「創客の劇場経営 ― 人間を中心に据えるマーケティング」

第七章 High-touch Marketingが「創客」を進める。

コミュニケーションは、話す方が主導するように思われがちだが、聞く方がその成立に大きく関与している。コミュニケーションは、双方向でありながらも、「共感」することで成立する人間関係の作法だからだ。マーケティングにも同様のことが言える。受け手が「共感」しないことにはマーケティングは成り立たない。

「情報」を無造作に投げ出しているチラシ

その原理を無視したチラシを最近は良く見かける。「情報」を無造作に投げ出しているようなチラシである。催し物がある、ということと、その日時、場所さえ伝わればよいような無機質なチラシである。むろん、チラシという媒体には限界性がある。どんなに素晴らしいチラシができたとしても、それに触れた人間の中で広告に注意を払うのは50パーセント以下、広告に触れた人間の中で見出しが何を訴えていたか思い出せるのは30パーセント、広告主の団体の名前を覚えているのは25パーセント、本文の広告文を読む人は10パーセント以下、と言われている。実質的な観客となるヒット率は、0.2%前後という。

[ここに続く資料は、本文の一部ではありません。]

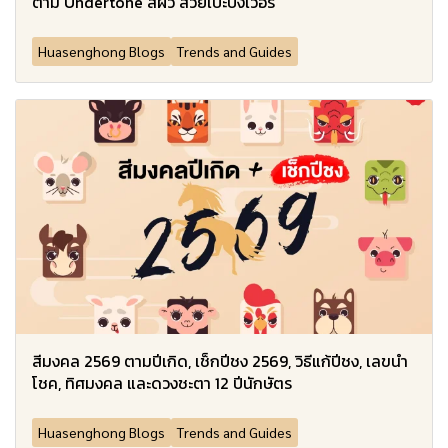
ตาม Undertone สีผิว สวยเป๊ะปังเว่อร์
Huasenghong Blogs
Trends and Guides
สีมงคล 2569 ตามปีเกิด, เช็กปีชง 2569, วิธีแก้ปีชง, เลขนำ
โชค, ทิศมงคล และดวงชะตา 12 ปีนักษัตร
Huasenghong Blogs
Trends and Guides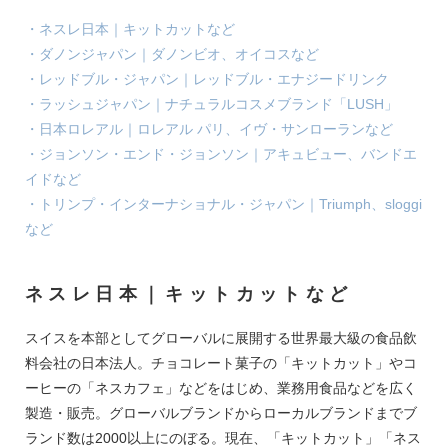
・ネスレ日本｜キットカットなど
・ダノンジャパン｜ダノンビオ、オイコスなど
・レッドブル・ジャパン｜レッドブル・エナジードリンク
・ラッシュジャパン｜ナチュラルコスメブランド「LUSH」
・日本ロレアル｜ロレアル パリ、イヴ・サンローランなど
・ジョンソン・エンド・ジョンソン｜アキュビュー、バンドエ
イドなど
・トリンプ・インターナショナル・ジャパン｜Triumph、sloggi
など
ネスレ日本｜キットカットなど
スイスを本部としてグローバルに展開する世界最大級の食品飲
料会社の日本法人。チョコレート菓子の「キットカット」やコ
ーヒーの「ネスカフェ」などをはじめ、業務用食品などを広く
製造・販売。グローバルブランドからローカルブランドまでブ
ランド数は2000以上にのぼる。現在、「キットカット」「ネス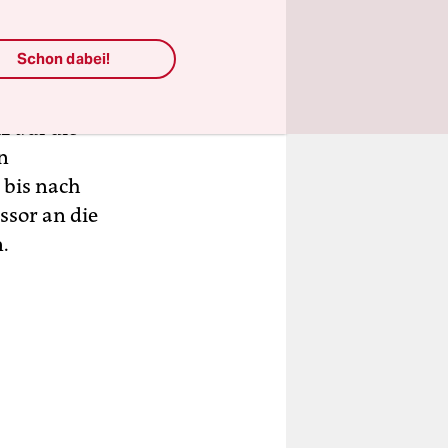
d 1929 mit
sion“
Schon dabei!
us“, die
ach der
 auf die
n
 bis nach
ssor an die
.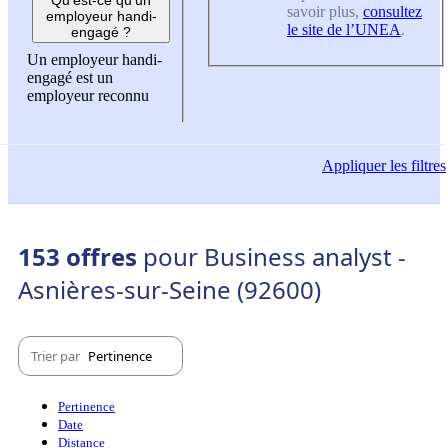
savoir plus,
consultez
employeur handi-
le site de l’UNEA
.
engagé ?
Un employeur handi-
engagé est un
employeur reconnu
Appliquer
les filtres
153 offres
pour Business analyst -
Asnières-sur-Seine (92600)
Trier par
Pertinence
Pertinence
Date
Distance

1000枚のチラシが劇場に招き入れるのは2人か、多くても3人ということだ。

チラシをコミュニケーション・ツールとして扱っているか

いささか絶望的な数字だが、それでもチラシには人間の「リマインダー機能」という、思い出させる能力を刺激して、「これは何だろう?」という疑問を生じさせ、より注意を傾けるという行動を起こさせる。この一連の受け手のプロセスを実現するには、リマインダーを刺激して印象に残るデザインは大事になってくるし、「何だろう?」という受け手の能動性に応える強いメッセージが大切になってくる。つまり、チラシを媒介としたコミュニケーションを、いかに絶望的な数字であろうと、仕組まなければ何も起こらない。仕組まれるのは受け手を「共感」へいざなうアップ・トゥ・デートなメッセージである。心に働きかける、受け手の身になって仕組まれたメッセージである。チラシをコミュニケーション・ツールと扱っているか、あるいはインフォメーション・ツールとして位置づけているかで、その団体のアーツマネジメントへの意識の濃淡がはっきりと窺える。

コミュニケーションとは、心が共鳴しあう状態を生み出すこと

アーツマーケティングにおいては、この「共感」がキーワードである。そして、「新しい価値」をともに生みだす「共創」も合わせてキーワードとなる。「共創」とは、互いに物語を編み出すことで「価値」を創り出す想像力と創造力に依拠した行為である。そうして行動に人を向かわせるには、激しく心を揺さぶらないまでも、たとえ微かにでも心を動かさなければならない。コミュニケーションとは、心が共鳴しあう状態を生み出すことに他ならない。心が共鳴する状態で行われる双方向のコミュニケーションで「共感」と「共創」が進行する関係づくりを、私はハイタッチ・マーケティングと呼んでいる。